Waste management contractor Haulaway worked with a social enterprise, Outlook Environmental, to offer support and employment opportunities to socially disadvantaged members of the local community as part of this project.

The  Mernda extension opened on 26 August 2018.

Extension proposals

Wollert line
A proposal exists for a spur line to be constructed to Epping North, and the suburb of Wollert, at a cost of between A$76 million and A$300 million. The line would branch off the Mernda line at Lalor, with new stations at Epping Plaza, Epping North, Aurora and Wollert. A number of properties to reserve the Wollert rail corridor have been purchased by the State Government. 

The Metropolitan Planning Authority proposes for this line to have its terminus in Wollert.

Services 
Outbound services stop all stations from Flinders Street to Mernda, with the exception of some services during weekday morning peaks. During this time, some services will run express from Jolimont, stopping only at Clifton Hill, Preston, Reservoir, Thomastown, Epping, South Morang and Mernda. Some of these AM express services terminate at either Reservoir or Epping. Two outbound all-stations services terminate at South Morang during this time.

All citybound services stop at all stations seven days a week. One weekday afternoon pre-peak service originates from Epping, with another originating at South Morang.

*Source material:*
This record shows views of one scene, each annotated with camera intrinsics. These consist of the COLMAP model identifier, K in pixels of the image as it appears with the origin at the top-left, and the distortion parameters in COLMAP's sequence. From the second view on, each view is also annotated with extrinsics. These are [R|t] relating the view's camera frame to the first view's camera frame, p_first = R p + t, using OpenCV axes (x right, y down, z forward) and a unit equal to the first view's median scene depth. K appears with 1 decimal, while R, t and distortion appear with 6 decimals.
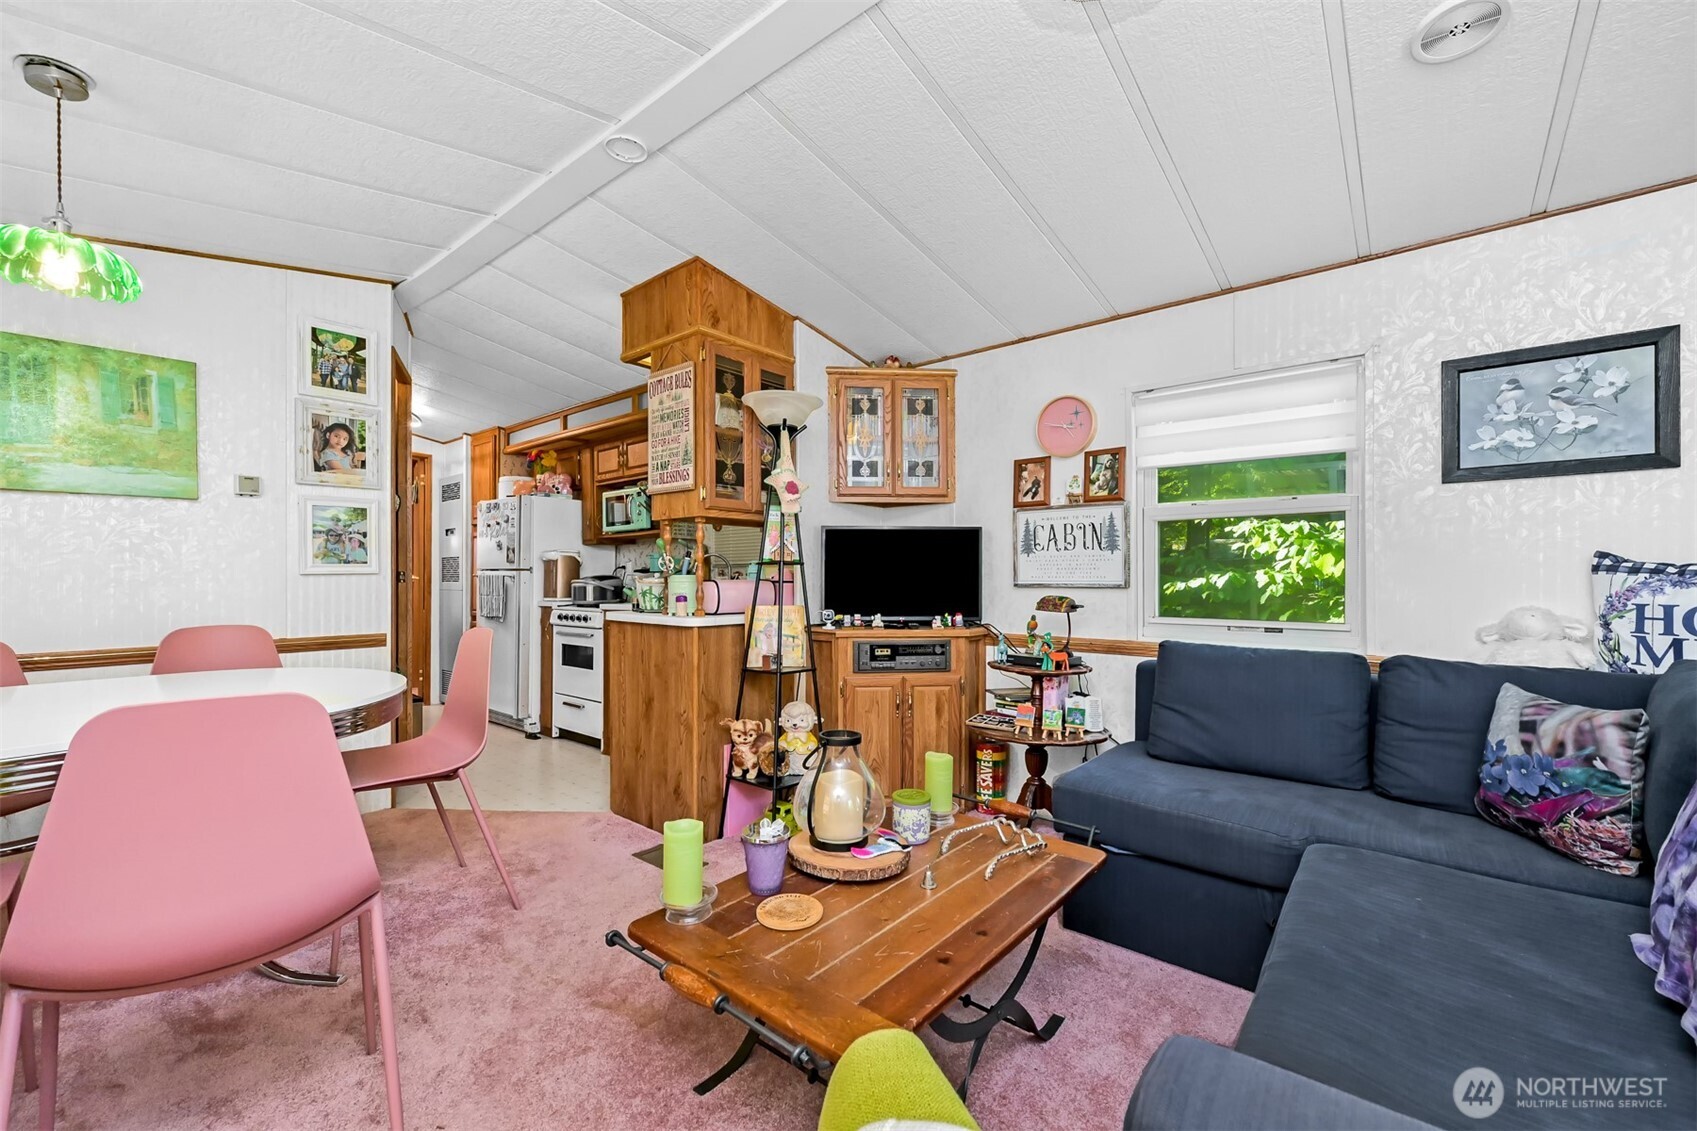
lens RADIAL K [[680.0, 0, 848.4], [0, 680.0, 575.1], [0, 0, 1]] dist [0.000434, 0.000009]
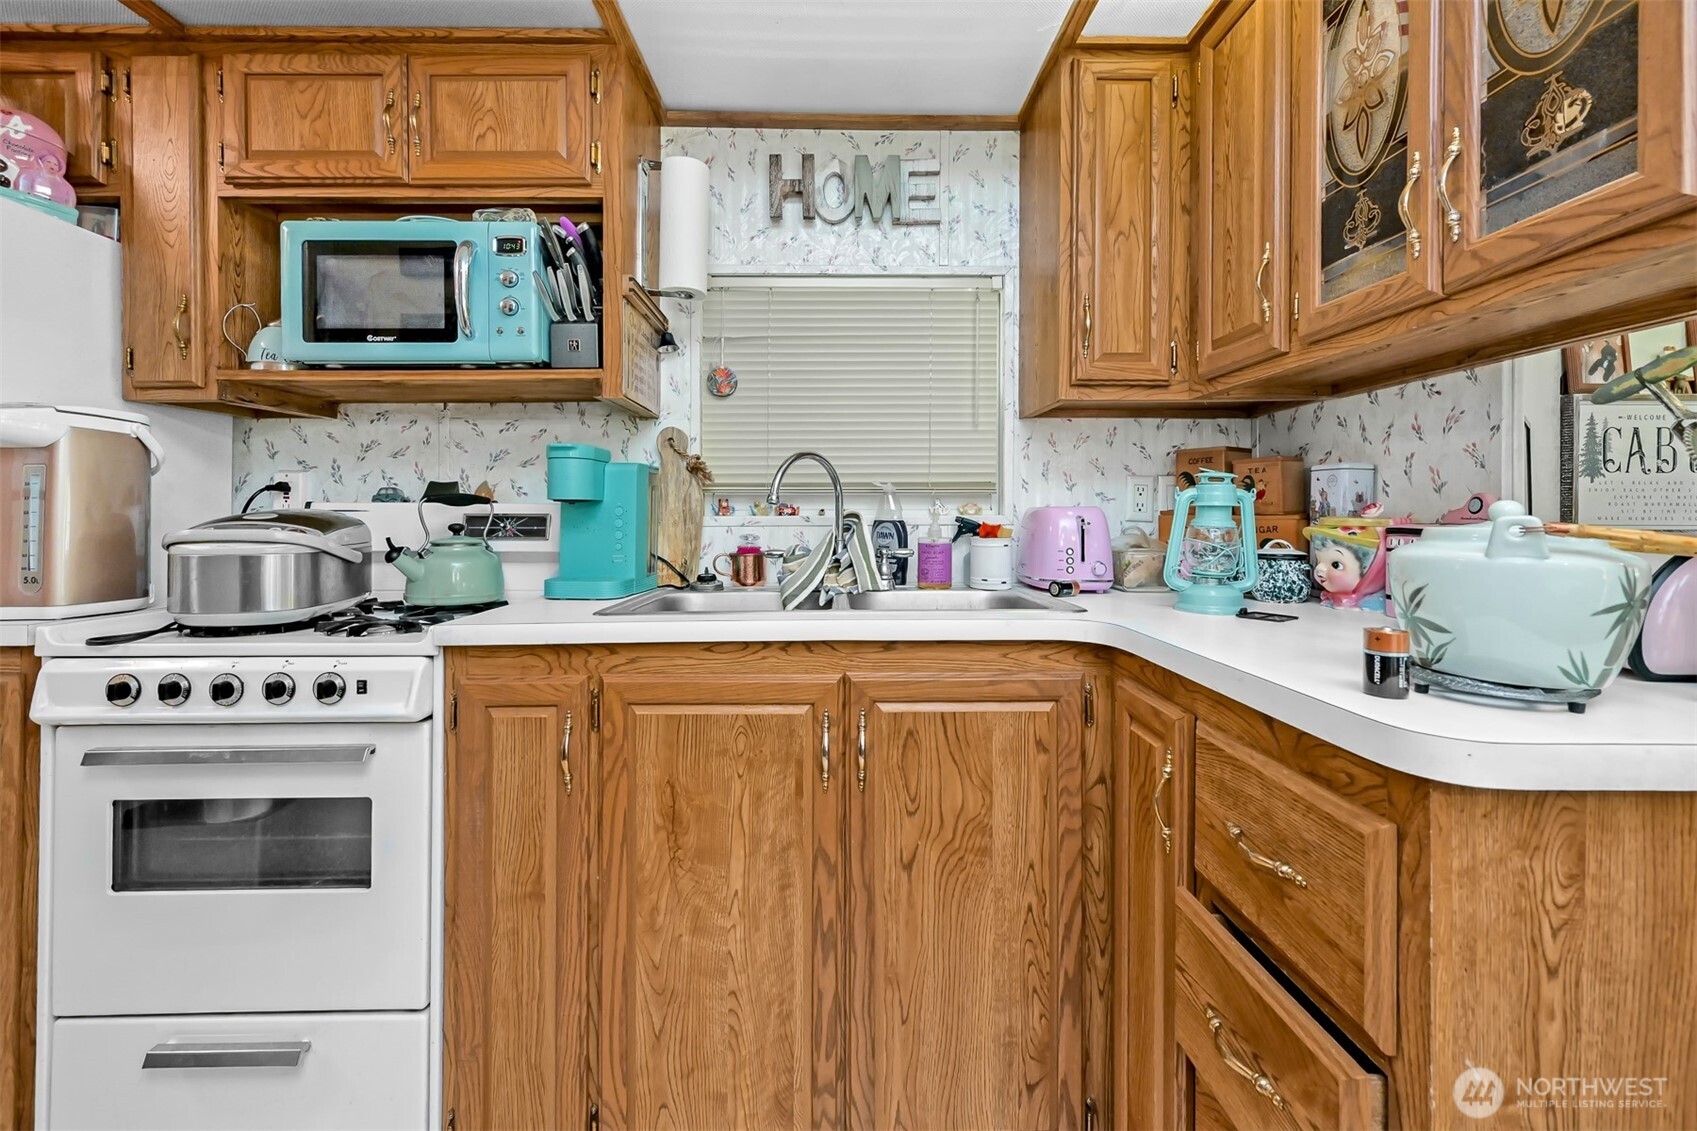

*What this exercise asks:*
1 – Using the passage on the Mernda line, list every new station proposed for the Wollert spur line.
2 – Resume the passage on the Mernda line, starting right after its final sentence.

*Exercise results:*
1 – Epping Plaza, Epping North, Aurora, Wollert

2 –
All services on the Mernda line run clockwise through the City Loop, except weekend early morning services and Night Network services running direct to and from Flinders Street.

Services run every 6-8 minutes during peak times and every 20 minutes during off peak times and weekends. Services run every 60 minutes for Night Network and every 40 minutes during Sunday mornings.

City Loop 
Almost all Mernda citybound and outbound services operate through the City Loop. Trains run direct to Flinders Street from Jolimont and clockwise through the loop. This does not include night services.

References

Further reading

External links
 Statistics and detailed schematic map at the VicSig enthusiast website

Railway lines in Melbourne
Railway lines opened in 1889
5 ft 3 in gauge railways in Australia
1901 establishments in Australia
Transport in the City of Darebin
Transport in the City of Whittlesea
Public transport routes in the City of Melbourne (LGA)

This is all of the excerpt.